Researchers at Okayama University have identified a link between circadian rhythm disturbance (human intrinsic day-night cycle) and brain dysfunction. A protein called Bmal1, known to play an important role in circadian rhythmicity has been shown to regulate the stability of the blood-brain barrier (BBB) as well.
The team of researchers led by Takeshi Takarada from Okayama University studied the function of Bmal1 protein in transgenic green-fluorescent-protein (GFP) mice.
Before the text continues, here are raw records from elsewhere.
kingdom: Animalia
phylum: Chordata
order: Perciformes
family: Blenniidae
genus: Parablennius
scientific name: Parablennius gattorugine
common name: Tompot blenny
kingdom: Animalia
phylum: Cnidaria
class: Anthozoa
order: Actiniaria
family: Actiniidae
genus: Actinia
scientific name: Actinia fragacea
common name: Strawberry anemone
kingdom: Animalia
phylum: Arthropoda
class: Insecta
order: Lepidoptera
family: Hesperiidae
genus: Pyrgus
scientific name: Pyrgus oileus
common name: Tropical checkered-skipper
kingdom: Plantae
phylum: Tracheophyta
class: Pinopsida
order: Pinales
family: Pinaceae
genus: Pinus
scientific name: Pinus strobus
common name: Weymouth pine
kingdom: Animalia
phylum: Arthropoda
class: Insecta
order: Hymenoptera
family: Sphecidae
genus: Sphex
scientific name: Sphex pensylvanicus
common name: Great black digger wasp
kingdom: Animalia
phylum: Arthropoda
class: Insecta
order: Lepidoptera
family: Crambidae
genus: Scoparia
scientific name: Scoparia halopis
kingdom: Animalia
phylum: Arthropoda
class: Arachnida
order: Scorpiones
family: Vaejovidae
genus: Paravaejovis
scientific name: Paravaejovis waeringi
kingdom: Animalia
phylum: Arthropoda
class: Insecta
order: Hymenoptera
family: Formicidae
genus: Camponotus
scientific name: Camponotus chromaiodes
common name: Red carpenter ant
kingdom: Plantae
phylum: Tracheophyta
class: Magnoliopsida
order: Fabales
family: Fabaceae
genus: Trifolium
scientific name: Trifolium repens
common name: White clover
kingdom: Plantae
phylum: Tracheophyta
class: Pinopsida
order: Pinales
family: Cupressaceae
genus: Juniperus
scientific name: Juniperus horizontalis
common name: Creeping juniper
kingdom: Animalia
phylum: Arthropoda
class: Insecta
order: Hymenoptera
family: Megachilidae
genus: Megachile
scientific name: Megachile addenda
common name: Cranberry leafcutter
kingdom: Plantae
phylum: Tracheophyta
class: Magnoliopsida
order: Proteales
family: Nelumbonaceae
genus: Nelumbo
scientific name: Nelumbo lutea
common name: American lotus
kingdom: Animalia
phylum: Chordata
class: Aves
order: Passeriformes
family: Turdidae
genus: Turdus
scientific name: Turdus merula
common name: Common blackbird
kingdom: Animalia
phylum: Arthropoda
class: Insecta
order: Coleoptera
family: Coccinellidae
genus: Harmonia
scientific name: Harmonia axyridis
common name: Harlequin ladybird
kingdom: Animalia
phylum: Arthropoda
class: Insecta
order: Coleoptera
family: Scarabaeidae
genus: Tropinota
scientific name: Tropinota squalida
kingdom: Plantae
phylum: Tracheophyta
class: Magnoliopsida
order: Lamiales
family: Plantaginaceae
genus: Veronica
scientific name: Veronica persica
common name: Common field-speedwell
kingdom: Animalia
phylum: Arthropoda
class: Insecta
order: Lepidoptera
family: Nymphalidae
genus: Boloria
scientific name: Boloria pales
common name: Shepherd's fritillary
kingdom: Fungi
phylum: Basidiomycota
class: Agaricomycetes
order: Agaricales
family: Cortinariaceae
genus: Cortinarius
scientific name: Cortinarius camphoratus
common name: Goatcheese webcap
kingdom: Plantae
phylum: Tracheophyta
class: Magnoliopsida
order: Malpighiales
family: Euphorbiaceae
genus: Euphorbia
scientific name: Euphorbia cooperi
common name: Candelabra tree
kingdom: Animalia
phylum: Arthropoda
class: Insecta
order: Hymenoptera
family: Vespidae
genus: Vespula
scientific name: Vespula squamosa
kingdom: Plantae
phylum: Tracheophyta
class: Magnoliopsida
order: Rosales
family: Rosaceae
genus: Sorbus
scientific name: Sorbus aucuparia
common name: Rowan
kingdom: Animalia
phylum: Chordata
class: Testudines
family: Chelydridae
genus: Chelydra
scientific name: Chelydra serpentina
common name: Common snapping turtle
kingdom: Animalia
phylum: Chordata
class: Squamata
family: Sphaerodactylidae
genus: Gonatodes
It was found that deletion of Bmal1 molecules in mice brain resulted in an increased activity of astrocytes, a type of brain cell that provides biochemical support to the BBB. They further observed higher-than-normal permeability of BBB due to pericyte dysfunction resulting from Bmal1 deficiency.
Pericytes are the cells that regulate capillary blood flow in the brain and are needed to sustain proper BBB function. The study depicted an altered expression of platelet-derived growth factor receptor β (PDGFRβ) proteins in pericytes due to deficiency of Bmal1 protein. This further led to the decreased pericyte coverage of blood vessels in the brain and abnormal permeability of BBB.
The work of Takarada and colleagues clearly establishes a connection between circadian rhythms and the physiological stability of the BBB through the common involvement of Bmal1 protein. This may facilitate the discovery and development of therapies for many neurodegenerative and/or psychiatric disorders related to abnormal BBB integrity.